Single-GPU deep learning

Device/setup

One or a few workstation GPUs, most visibly Kepler/Fermi-era NVIDIA cards with limited memory, plus CPU-side data pipelines.

Bottleneck

Fitting deeper networks into GPU memory while keeping convolution, recurrent training, normalization, and detection pipelines numerically stable.

Methods that fit

Convolutions, dropout, Adam, batch normalization, encoder-decoder attention, region-based detectors, U-Net, VGG/Inception-style depth, and GPU-friendly minibatching matched the single-GPU regime.

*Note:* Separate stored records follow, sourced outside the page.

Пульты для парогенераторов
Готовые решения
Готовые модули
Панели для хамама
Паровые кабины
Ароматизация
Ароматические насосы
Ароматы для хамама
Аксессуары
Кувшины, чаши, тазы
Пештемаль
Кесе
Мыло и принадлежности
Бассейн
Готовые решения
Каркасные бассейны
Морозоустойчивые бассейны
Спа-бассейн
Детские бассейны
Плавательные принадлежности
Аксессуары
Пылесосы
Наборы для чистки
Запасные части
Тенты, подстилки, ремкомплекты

Methods that became obsolete or less central

CPU-only training and hand-crafted vision/NLP pipelines lost ground where dense GPU kernels could learn features directly.

Representative papers

Rank	Year	Paper	Priority	Status
9	2012	ImageNet Classification with Deep Convolutional Neural Networks	10	downloaded / read_complete
10	2014	Neural Machine Translation by Jointly Learning to Align and Translate	8	downloaded / read_complete
11	2014	Sequence to Sequence Learning with Neural Networks	8	downloaded / read_complete
12	2015	Batch Normalization: Accelerating Deep Network Training by Reducing Internal Covariate Shift	8	downloaded / read_complete
13	2014	Adam: A Method for Stochastic Optimization	7	downloaded / read_complete
14	2014	Dropout: A Simple Way to Prevent Neural Networks from Overfitting	7	downloaded / read_complete
15	2014	Rich feature hierarchies for accurate object detection and semantic segmentation	7	downloaded / read_complete
16	2014	Very Deep Convolutional Networks for Large-Scale Image Recognition	7	downloaded / read_complete
17	2015	Fast R-CNN	7	downloaded / read_complete
18	2015	Faster R-CNN: Towards Real-Time Object Detection with Region Proposal Networks	7	downloaded / read_complete
19	2015	U-Net: Convolutional Networks for Biomedical Image Segmentation	6	downloaded / read_complete
20	2014	Going Deeper with Convolutions	3	downloaded / read_complete

Open questions

Separate which gains came from algorithms, which from CUDA kernels and memory layout, and which from larger labeled datasets.